On a similar/related topic, would you entertain a request for fread to produce a list of data.tables, one for each section within a .csv, where section delimiters would be identified during scan via a regular expressions? This could easily be accomplished by two passes - one to find sections based on regular expressions and the next to passing line-numbers and counts to fread - however I thought it might make a natural extension to fread's inner loop. Thanks for your consideration of this.

mattdowle commented 6 years ago

@malcook Thanks for the info and links. If there's enough demand for it, then I should reconsider then.

Kodiologist commented 5 years ago

I'd just like to chime in as another programmer who'd appreciate this. I'd be the first to agree that a single CSV file is a poor choice of format for a massive dataset. Unfortunately, one might still get massive CSV files from other people. Two examples I've encountered so far are US voter-registration data, which can comprise tens of millions of observations per state but state governments may provide as single CSV files, and daily or hourly observations from Mexican weather stations. Such files would be easy to handle with linewise Unix tools if it weren't for quoted fields with embedded newlines. My group will probably use read_csv_chunked from the readr package.

zachmayer commented 5 years ago

Just to throw in an example I have: I've got a csv that's too big to fit into memory on my laptop.
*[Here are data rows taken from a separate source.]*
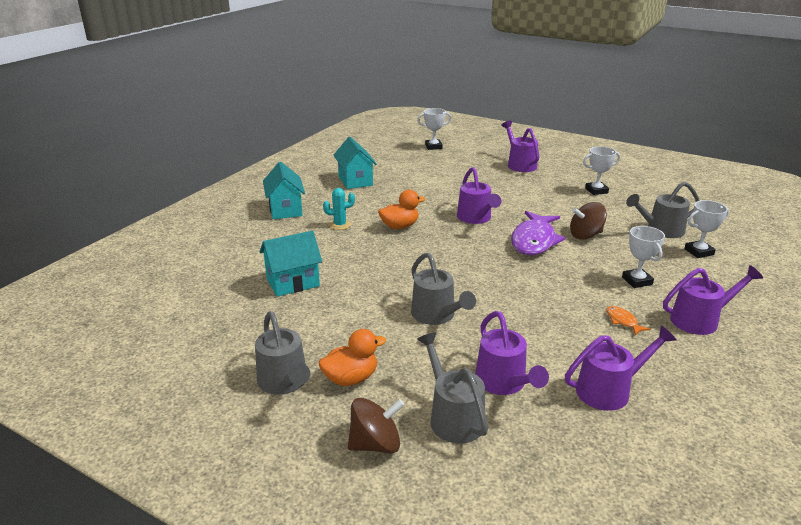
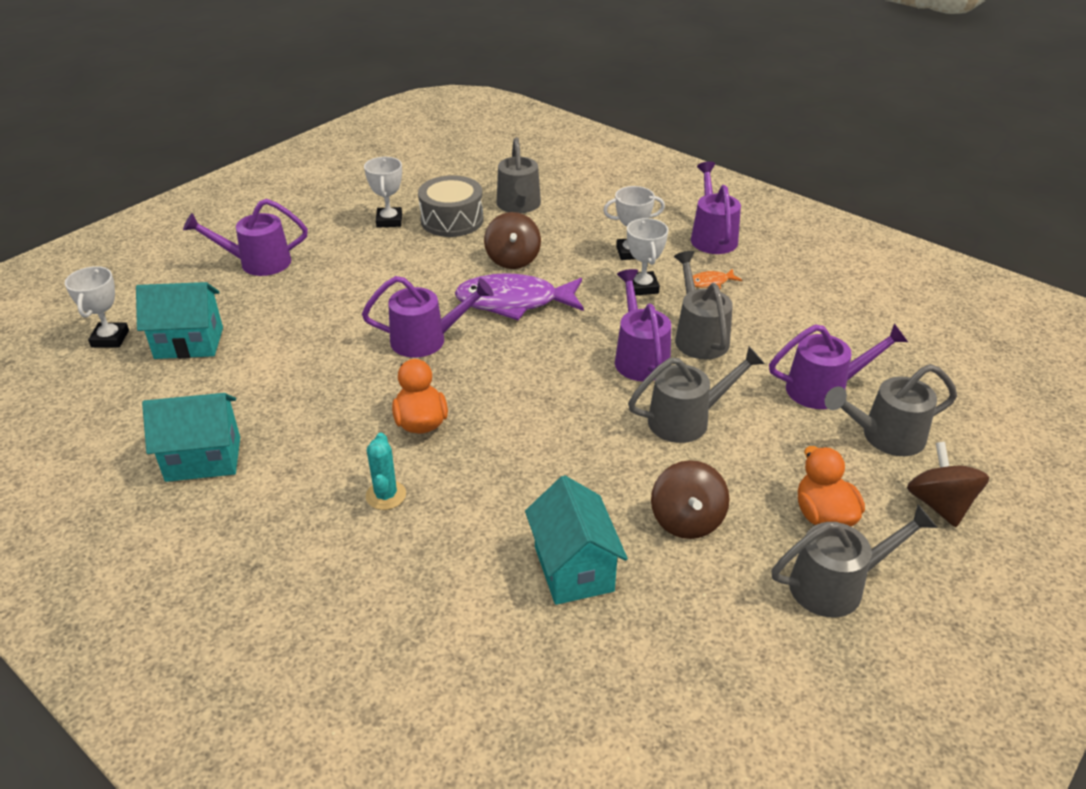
camera: 80 degrees left, 10 degrees up
(285, 210) = (284, 572): turquoise house -> turquoise house (189, 343)
(337, 319) = (687, 520): none -> brown spinning top
(534, 241) = (514, 302): purple fish -> purple fish turned 150 degrees clockwise
(541, 317) = (698, 336): none -> grey watering can
(610, 390) = (830, 321): purple watering can -> purple watering can (639, 357)
(616, 209) = (452, 220): none -> grey drum
(698, 252) = (577, 197): white trophy -> white trophy (642, 287)

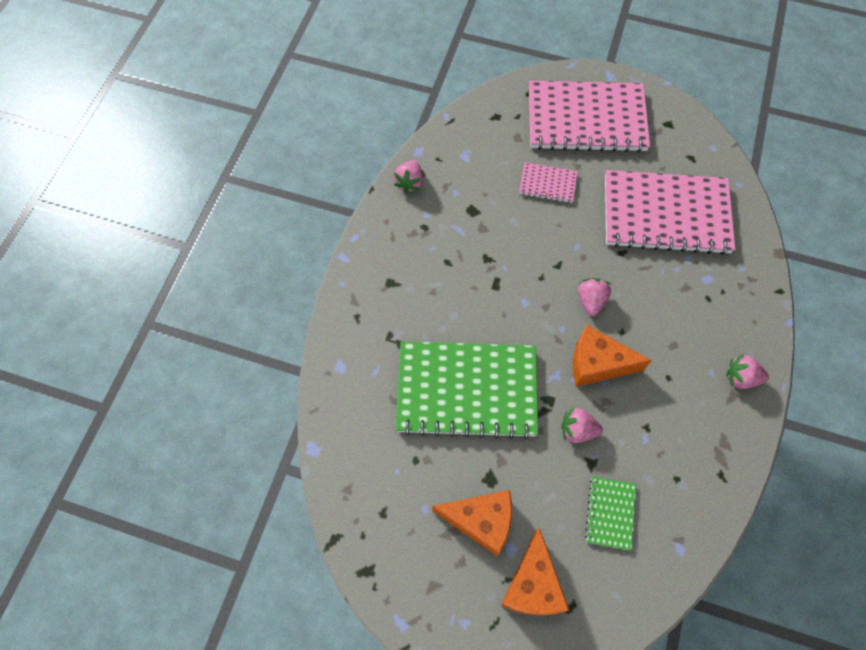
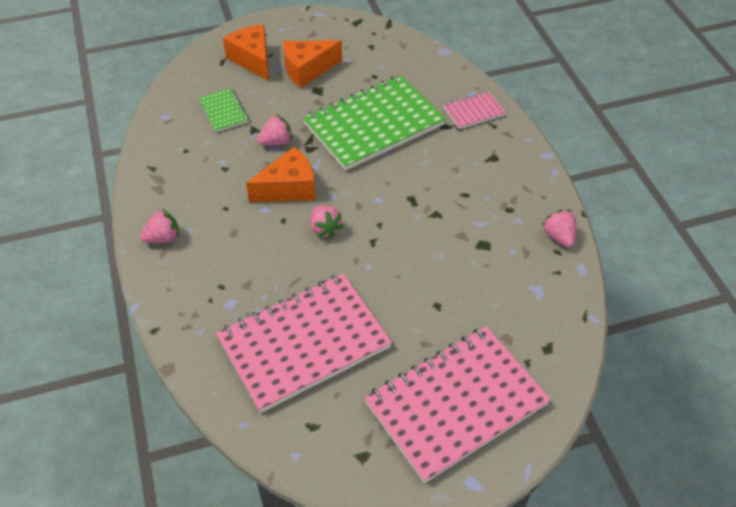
camera: 145 degrees right, 15 degrees down
(547, 184) = (438, 307): pink notebook -> pink notebook (474, 112)

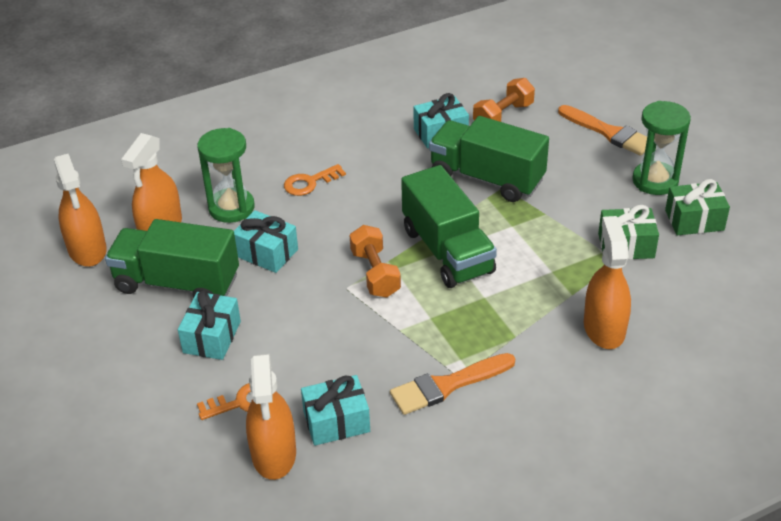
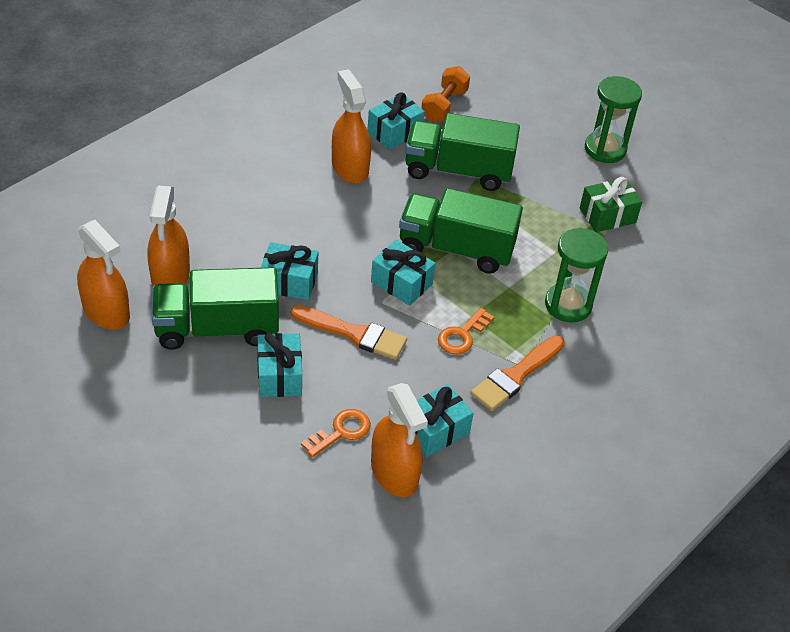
camera: 25 degrees left, 5 degrees up
(231, 208) = (231, 242): green hourglass -> green hourglass (568, 305)
(310, 182) = (295, 203): orange key -> orange key (462, 335)
(375, 273) = (401, 283): orange dumbbell -> turquoise gift
(447, 251) = (456, 249): green truck -> green truck turned 150 degrees clockwise
(604, 328) = (622, 295): orange spray bottle -> orange spray bottle (350, 168)
(609, 133) = (545, 108): orange brush -> orange brush (354, 334)
(694, 220) = (653, 181): green gift -> none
However, I have some data munging I want to do on that dataset that amounts to:

  1. Parse dates into Date class objects (see also #1450)
  2. Clean up some messy numeric data and convert it from categorical to numeric
  3. Combine some categorical levels and covert to factor (I know the levels ahead of time)
  4. Combine many numeric columns into a single numeric column

After this operation, the file size is small enough to fit into memory, but I can't load it all at once to do it.

Right now I'm using a function like this (it isn't perfect yet):

library(pbapply)
library(data.table)
chunked_fread <- function(file, chunk_size, FUN=NULL, verbose=TRUE, ...){
  lines <- as.integer(system(paste("wc -l <", file), intern=TRUE))
  n_chunks <- ceiling(lines/chunk_size)
  if(verbose){
    print(paste(lines, 'lines,', n_chunks, 'chunks, chunk size of', chunk_size))
  }

  if(verbose){
    lapply <- pblapply
  }
  out <- lapply(1:n_chunks, function(idx){
    out <- fread(file, skip=idx, nrows=chunk_size, ...) 
    if(!is.null(FUN)){
      out <- FUN(out)
    }
    return(out)
  })
  return(rbindlist(out))
}

chunked_fread(my_file, chunk_size=100, FUN=function(x) return(x[,list(new=V1+V2)]))
xiaodaigh commented 5 years ago

@zachmayer I am also using a similar function. But I like readr's chunked function which calls a callback after reading each chunk. I want something similar for data.table so bad!

adamwaring commented 5 years ago

I'd like to chime in with an example as well. I am just analysing a genetic variant file with 421 million rows and long rows at that. I've got a few of these files that are 100s of GBs so I encounter memory issues when trying to deal with it on the server.

It is common in genetics to work with very large tabular data. Often what I would like to be able to do is to stream and filter the file to reduce its size. I usually do this filtering in bash but would be a lot smoother if I could do it all in Rdata.table.

jangorecki commented 5 years ago

related to @adamwaring use case #583

Joe-Wasserman commented 4 years ago

{disk.frame} provides a method for chunked read (and manipulation) of too-large-for-RAM tabular data. Notably, it imports {data.table}.

zachmayer commented 4 years ago

Oh awesome, disk.frame totally solves my problem. Nice that it imports data.table!